Airbus UpNext has already embarked on a related study into the feasibility of the technology for fully electric and hybrid-electric aircraft called ASCEND (Advanced Superconducting and Cryogenic Experimental Powertrain Demonstrator), said Bour-Schaeffer. One of the major challenges of scaling up electric propulsion to larger aircraft relates to power-to-weight ratio. Today’s electrical systems do not meet the necessary power requirements without adding excess weight to the aircraft. However, superconducting technologies have begun to emerge as a possible solution, notably by increasing power density in the propulsion chain while significantly lowering the mass of the distribution system.
According to Bour-Schaeffer, engineers have finished the related technical analyses and have embarked on the program’s manufacturing phase at its Munich-area facilities, where they expect to achieve “power-on” near the middle of next year.
CERN Lab's Participation Critical
Bour-Schaeffer explained the critical nature of CERN’s participation given the highly advanced instrumentation it brings to measure such phenomena as hydrogen leakage. Appearing with her at the summit, CERN director of finance and human resources Raphael Bello noted that the laboratory spends about a third of its $1.2 billion annual budget on research and development as well as instrumentation because, he explained, “we are not theoreticians, we are mainly engineers and technicians to develop the infrastructure.”
“First of all, we do believe that CERN has something to provide to Airbus and vice-versa I would say because it happens that we try to also learn from our partners and not lecture them,” said Bello. “The second rationale, I would say, is because we are sharing the same values.

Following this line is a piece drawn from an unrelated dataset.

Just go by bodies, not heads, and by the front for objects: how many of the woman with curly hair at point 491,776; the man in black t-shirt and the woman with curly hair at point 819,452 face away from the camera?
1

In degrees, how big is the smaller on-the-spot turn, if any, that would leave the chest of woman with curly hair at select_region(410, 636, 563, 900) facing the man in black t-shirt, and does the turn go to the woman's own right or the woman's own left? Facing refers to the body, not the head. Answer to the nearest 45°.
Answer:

“We do believe that CERN has the capacity to provide its technologies to Airbus UpNext, in particular, to create a new demonstrator for next year. This demonstrator will create ceilings to support aircraft power distribution systems in general, and then, of course, this would be the first step of our collaboration. Hopefully, there will be many other new steps in the journey to perhaps include other partners, other stakeholders, including European stakeholders such as the European Commission and other industry partners to push again the limits of our technology.”

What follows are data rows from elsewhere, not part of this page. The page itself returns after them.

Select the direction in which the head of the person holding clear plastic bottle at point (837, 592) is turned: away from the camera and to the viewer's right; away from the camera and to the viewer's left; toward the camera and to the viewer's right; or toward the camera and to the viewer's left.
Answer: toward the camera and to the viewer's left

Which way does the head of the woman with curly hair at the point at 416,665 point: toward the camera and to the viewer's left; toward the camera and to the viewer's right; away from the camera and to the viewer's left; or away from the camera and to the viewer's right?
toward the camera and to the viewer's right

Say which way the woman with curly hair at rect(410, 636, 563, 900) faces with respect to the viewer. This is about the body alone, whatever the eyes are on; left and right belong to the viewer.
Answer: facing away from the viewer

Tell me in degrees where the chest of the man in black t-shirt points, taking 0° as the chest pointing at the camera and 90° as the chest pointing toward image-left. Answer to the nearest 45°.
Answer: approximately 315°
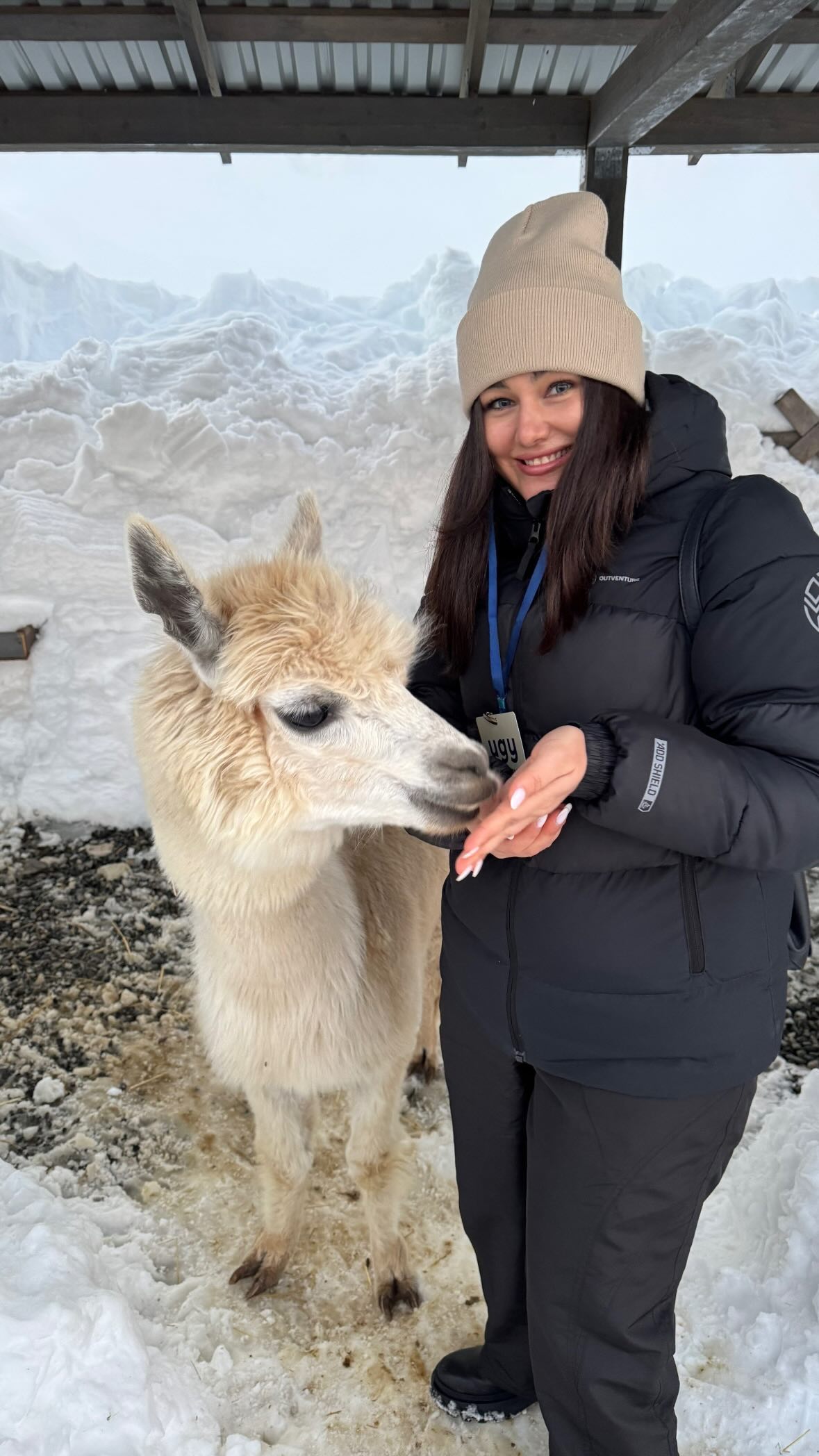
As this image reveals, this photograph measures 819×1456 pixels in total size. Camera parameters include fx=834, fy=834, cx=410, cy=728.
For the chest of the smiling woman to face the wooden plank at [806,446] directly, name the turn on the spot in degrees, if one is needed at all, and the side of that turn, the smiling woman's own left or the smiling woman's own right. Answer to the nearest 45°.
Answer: approximately 135° to the smiling woman's own right

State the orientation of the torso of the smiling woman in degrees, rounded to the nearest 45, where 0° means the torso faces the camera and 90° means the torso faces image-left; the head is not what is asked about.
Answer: approximately 45°

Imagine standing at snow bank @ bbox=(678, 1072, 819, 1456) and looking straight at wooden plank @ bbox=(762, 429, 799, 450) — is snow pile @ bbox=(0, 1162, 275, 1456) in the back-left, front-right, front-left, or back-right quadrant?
back-left

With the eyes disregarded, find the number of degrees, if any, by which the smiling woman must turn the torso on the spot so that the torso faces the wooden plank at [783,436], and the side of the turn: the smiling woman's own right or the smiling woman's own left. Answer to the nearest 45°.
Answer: approximately 135° to the smiling woman's own right

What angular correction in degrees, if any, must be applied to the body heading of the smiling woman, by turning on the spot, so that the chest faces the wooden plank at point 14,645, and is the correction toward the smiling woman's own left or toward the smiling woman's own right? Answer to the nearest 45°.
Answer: approximately 90° to the smiling woman's own right

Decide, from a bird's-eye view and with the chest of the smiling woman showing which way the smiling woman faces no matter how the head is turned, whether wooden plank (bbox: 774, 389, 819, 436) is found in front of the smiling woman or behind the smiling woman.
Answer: behind
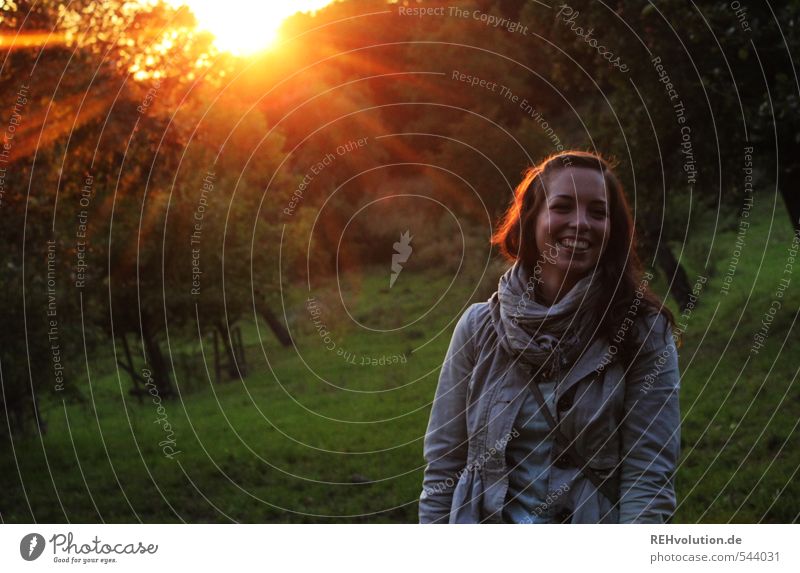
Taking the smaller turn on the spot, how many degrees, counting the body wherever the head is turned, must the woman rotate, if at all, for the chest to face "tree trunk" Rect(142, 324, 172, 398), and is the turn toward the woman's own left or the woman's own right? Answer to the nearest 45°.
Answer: approximately 135° to the woman's own right

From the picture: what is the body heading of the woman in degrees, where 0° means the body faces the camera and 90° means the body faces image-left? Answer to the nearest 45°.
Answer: approximately 0°

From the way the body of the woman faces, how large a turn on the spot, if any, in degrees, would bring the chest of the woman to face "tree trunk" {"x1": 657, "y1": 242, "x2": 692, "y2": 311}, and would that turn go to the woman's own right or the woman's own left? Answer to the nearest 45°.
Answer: approximately 180°

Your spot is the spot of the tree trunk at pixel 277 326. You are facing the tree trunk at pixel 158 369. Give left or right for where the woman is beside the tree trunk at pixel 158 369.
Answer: left

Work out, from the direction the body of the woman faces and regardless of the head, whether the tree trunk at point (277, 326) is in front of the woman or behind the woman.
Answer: behind
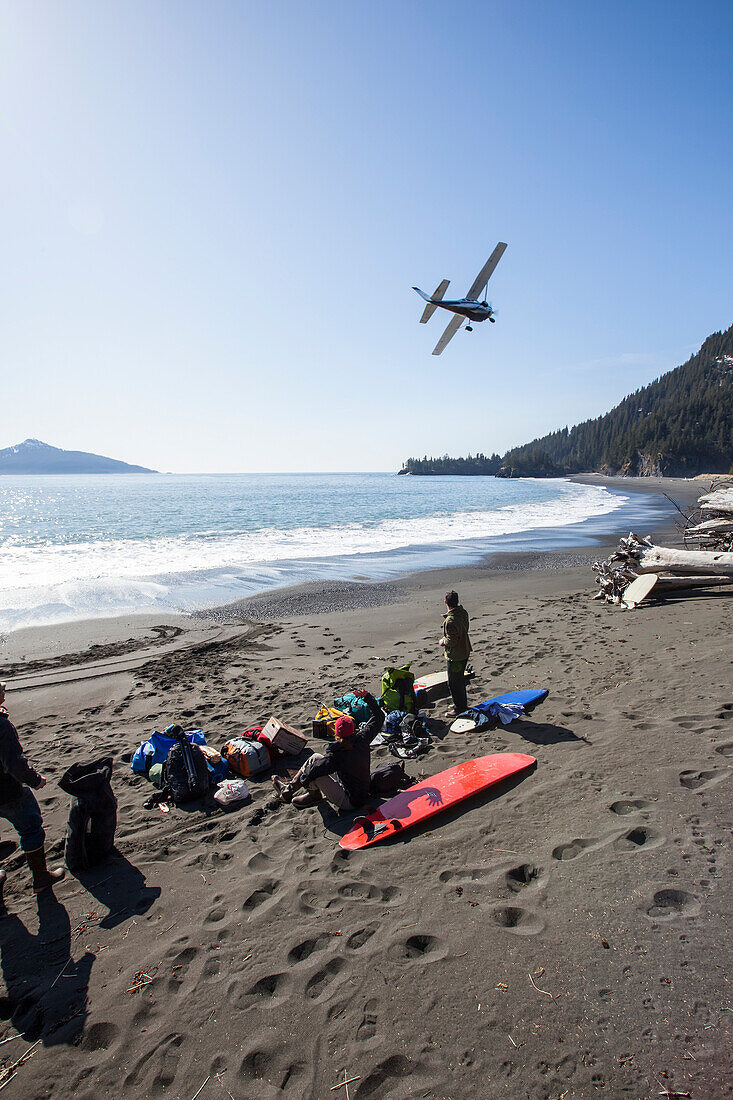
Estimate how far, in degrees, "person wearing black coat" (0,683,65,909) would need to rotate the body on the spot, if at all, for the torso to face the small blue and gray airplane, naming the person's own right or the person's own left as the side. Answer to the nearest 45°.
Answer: approximately 45° to the person's own left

Meanwhile, the Airbus UpNext team continues to orchestrate multiple other approaches to driving carbon emissions out of aviation. They include advocating for the use of continuous climb and descent paths to aid in fuel burn efficiency in airliners. The company demonstrated the tactic when it flew a party of aviation journalists from Toulouse to Munich on November 29.
In another initiative aimed at improving the efficiency of air traffic management, the Airbus “Fello’fly” demonstrator program has taken inspiration from the way migrating geese fly in close v-shaped formations to harness energy from the wake of the leading bird. Airbus conducted a demonstration flight involving A350s flying from Toulouse to Montreal in November 2021. Bour-Schaeffer told a Royal Aeronautical Society conference in London on November 29 that the Airbus UpNext team demonstrated how “surfing the air upwash” from the leading aircraft at a safe distance of 1.6 nm could reduce fuel burn by at least 5 percent.

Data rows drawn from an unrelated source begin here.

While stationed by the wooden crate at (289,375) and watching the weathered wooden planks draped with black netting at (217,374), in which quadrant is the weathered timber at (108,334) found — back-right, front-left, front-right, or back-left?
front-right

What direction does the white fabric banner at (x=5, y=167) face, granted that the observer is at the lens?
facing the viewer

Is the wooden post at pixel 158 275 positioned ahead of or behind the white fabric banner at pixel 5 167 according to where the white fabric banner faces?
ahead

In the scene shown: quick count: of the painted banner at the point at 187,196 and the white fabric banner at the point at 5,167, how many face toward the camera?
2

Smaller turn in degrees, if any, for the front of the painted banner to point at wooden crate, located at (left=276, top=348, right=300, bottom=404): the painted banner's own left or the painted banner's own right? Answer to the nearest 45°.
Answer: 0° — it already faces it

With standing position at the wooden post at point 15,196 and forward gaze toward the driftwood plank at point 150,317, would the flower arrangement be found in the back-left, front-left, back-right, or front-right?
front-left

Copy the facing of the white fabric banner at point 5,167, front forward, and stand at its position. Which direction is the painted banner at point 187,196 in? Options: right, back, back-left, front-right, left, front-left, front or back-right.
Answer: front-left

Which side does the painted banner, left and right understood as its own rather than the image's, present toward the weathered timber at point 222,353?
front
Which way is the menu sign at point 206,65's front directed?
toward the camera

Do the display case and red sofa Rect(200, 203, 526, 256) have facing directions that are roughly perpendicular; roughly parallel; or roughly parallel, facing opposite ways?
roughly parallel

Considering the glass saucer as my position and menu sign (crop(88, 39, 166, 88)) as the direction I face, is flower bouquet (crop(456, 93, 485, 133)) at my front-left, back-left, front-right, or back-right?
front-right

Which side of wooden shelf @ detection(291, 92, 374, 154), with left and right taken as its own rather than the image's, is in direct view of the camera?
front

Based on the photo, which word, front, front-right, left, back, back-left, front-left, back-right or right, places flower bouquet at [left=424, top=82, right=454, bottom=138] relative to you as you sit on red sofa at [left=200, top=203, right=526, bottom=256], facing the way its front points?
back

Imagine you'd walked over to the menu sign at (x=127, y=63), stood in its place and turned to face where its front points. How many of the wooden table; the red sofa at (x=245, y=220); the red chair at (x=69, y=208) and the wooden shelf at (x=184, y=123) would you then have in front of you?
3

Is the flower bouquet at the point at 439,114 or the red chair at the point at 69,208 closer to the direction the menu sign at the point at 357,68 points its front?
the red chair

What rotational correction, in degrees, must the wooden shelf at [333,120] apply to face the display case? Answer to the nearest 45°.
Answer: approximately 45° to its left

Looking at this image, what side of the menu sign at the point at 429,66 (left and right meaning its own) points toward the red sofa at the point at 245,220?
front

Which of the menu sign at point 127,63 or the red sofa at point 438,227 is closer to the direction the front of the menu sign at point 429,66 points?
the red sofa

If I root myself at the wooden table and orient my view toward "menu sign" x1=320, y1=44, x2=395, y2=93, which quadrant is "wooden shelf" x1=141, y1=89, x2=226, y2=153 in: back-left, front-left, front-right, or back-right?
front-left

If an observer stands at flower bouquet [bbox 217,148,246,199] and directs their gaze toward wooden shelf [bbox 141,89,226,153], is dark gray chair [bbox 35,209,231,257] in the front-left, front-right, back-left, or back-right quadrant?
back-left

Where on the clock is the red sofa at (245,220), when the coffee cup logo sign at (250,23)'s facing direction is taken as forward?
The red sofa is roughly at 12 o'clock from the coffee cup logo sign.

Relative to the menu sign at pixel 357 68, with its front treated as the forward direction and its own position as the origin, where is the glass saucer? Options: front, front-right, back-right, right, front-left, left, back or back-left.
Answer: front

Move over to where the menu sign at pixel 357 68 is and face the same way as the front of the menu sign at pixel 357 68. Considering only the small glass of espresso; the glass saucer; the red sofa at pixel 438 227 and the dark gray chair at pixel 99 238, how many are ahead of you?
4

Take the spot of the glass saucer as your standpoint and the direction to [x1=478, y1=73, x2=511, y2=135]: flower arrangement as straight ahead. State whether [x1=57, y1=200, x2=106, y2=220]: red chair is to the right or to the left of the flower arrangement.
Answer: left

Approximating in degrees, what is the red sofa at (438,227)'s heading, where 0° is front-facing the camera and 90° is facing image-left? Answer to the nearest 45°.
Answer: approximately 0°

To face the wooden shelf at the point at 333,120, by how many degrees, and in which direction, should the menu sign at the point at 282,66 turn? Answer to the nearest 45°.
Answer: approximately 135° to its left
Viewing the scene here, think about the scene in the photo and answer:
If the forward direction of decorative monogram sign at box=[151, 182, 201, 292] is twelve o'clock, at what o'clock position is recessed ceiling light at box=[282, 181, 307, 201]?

In 2024, Airbus expects to start test flights with its Xwing future wing demonstrator using a converted Cessna Citation VII business jet. The work on the “extra-performing wing” started in September 2021 and is part of the manufacturer’s Wing of Tomorrow program. In another project based on the biomimicry approach to learning from nature, Airbus expects to show how active control techniques can optimize the use of an aircraft’s wing in the same way that a soaring eagle adapts the shape, span, and surface of its wing and feathers.